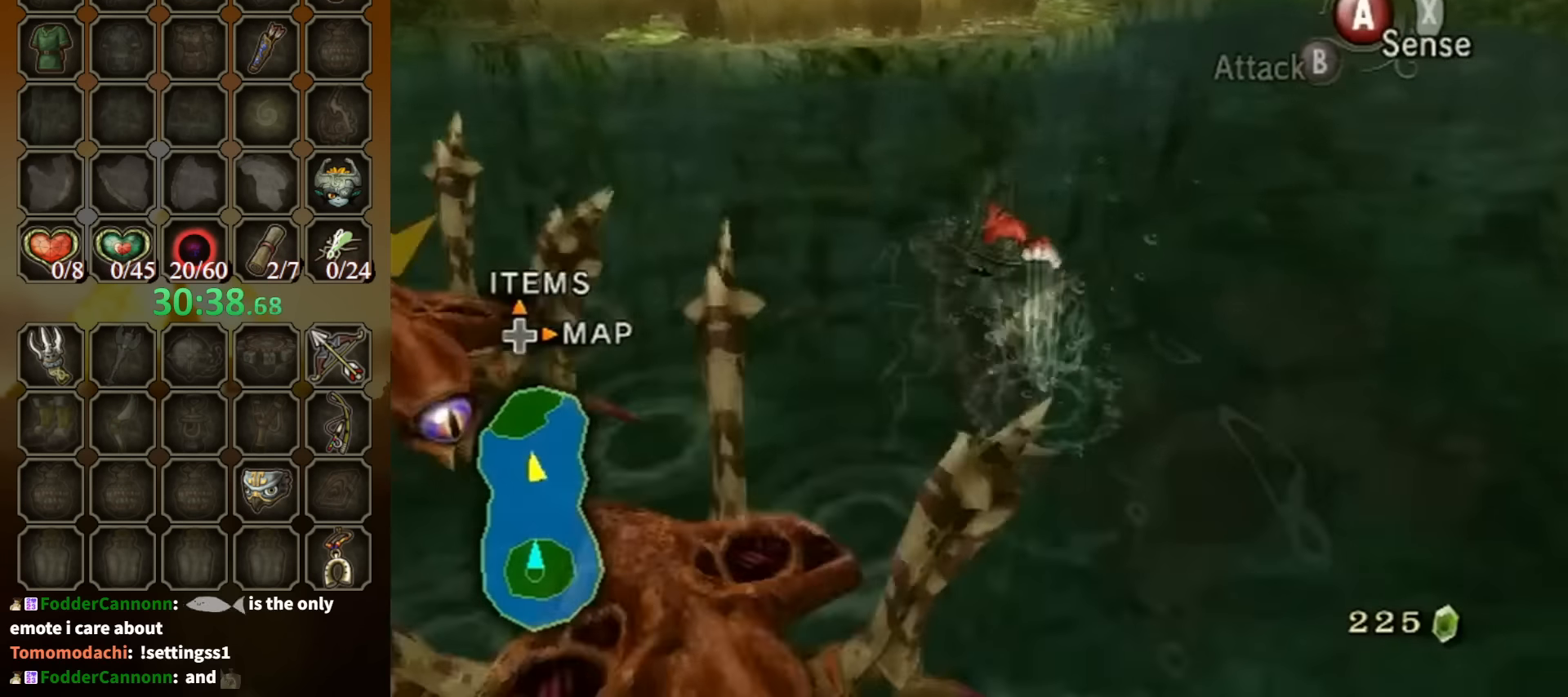
{"buttons": [], "left_stick": "up", "right_stick": "right", "events": [[466, "right_stick", "right"]]}
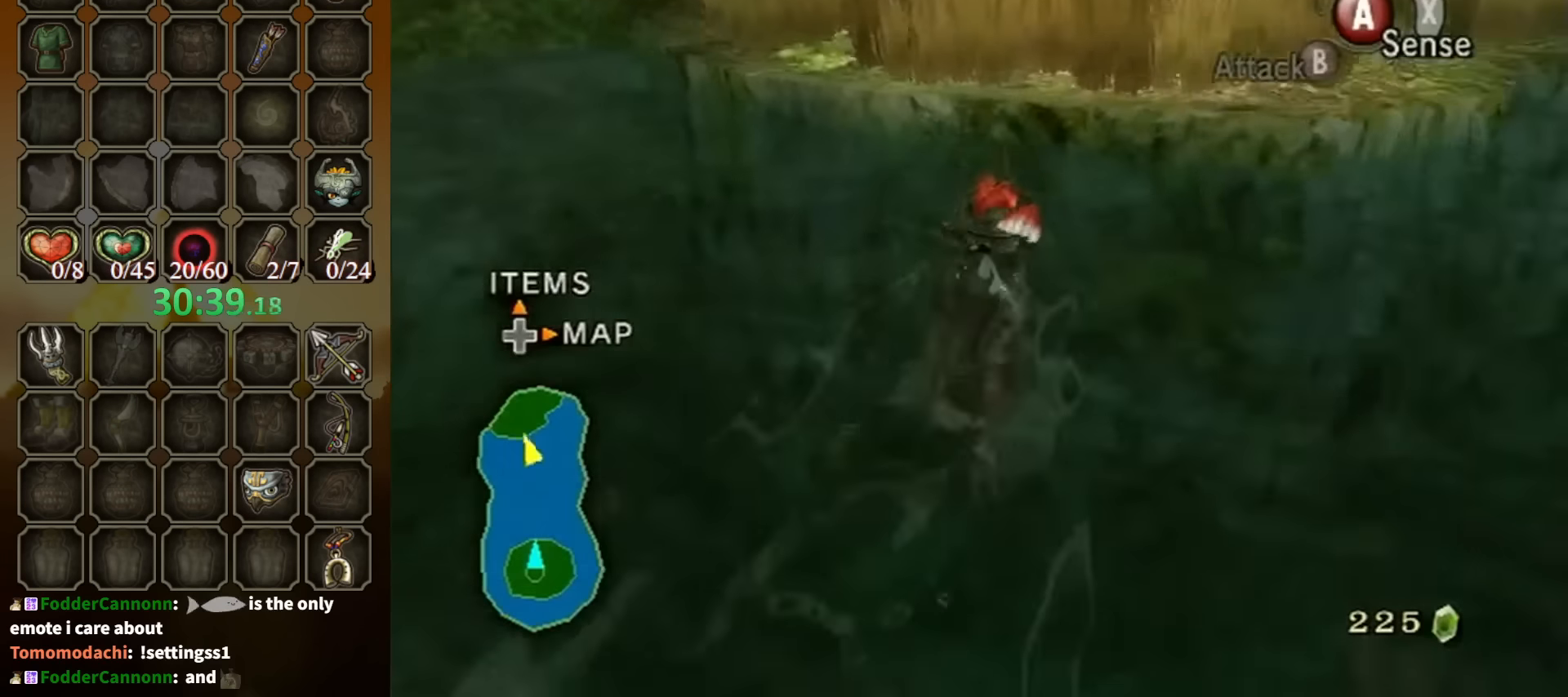
{"buttons": [], "left_stick": "down-right", "right_stick": "right", "events": [[100, "left_stick", "up-right"], [300, "left_stick", "right"], [500, "left_stick", "down-right"]]}
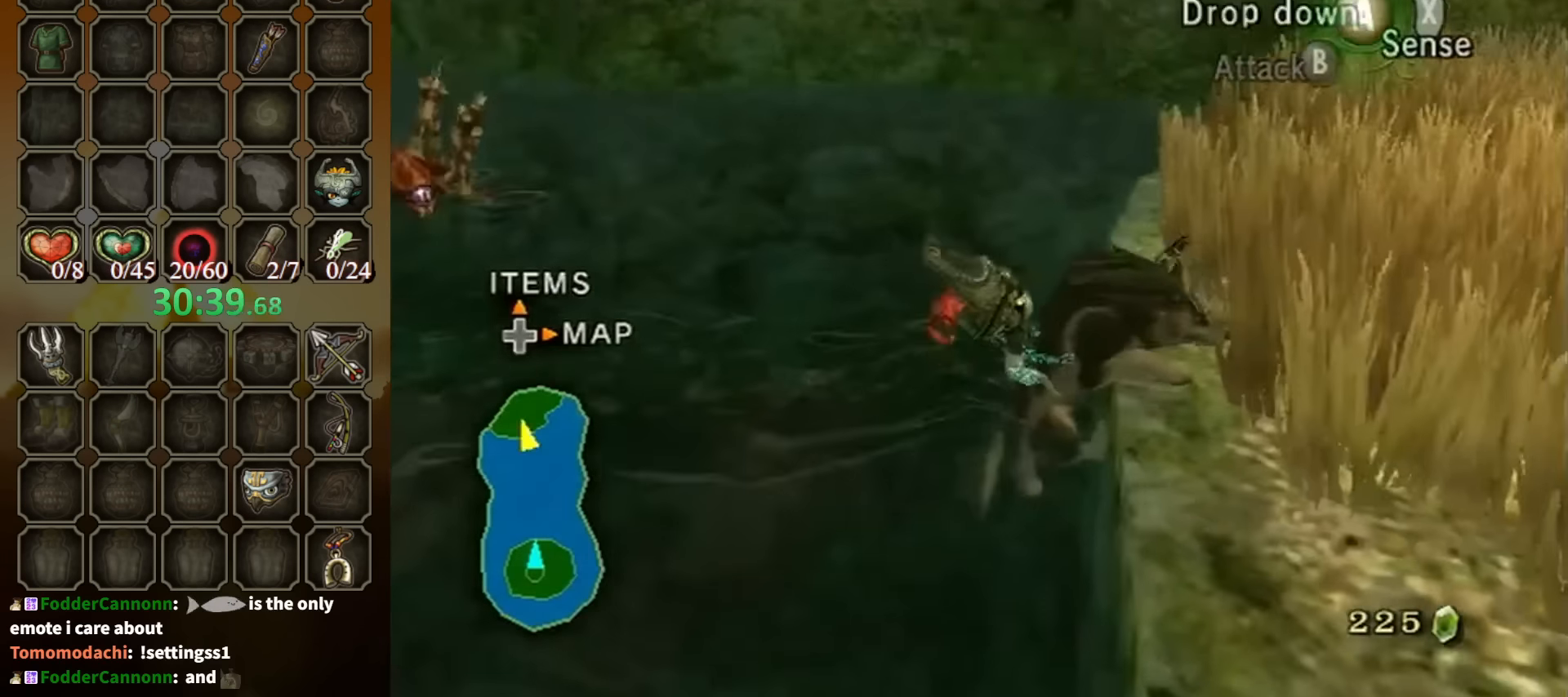
{"buttons": [], "left_stick": "down-right", "right_stick": "right", "events": [[33, "right_stick", "center"], [133, "right_stick", "right"]]}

******************************

# WHAT YOU HAVE TO DO:
The data above must be given again in full and unaltered, minus its images.

# WRITTEN RESPONSE:
{"buttons": [], "left_stick": "up", "right_stick": "right", "events": [[466, "right_stick", "right"]]}
{"buttons": [], "left_stick": "down-right", "right_stick": "right", "events": [[100, "left_stick", "up-right"], [300, "left_stick", "right"], [500, "left_stick", "down-right"]]}
{"buttons": [], "left_stick": "down-right", "right_stick": "right", "events": [[33, "right_stick", "center"], [133, "right_stick", "right"]]}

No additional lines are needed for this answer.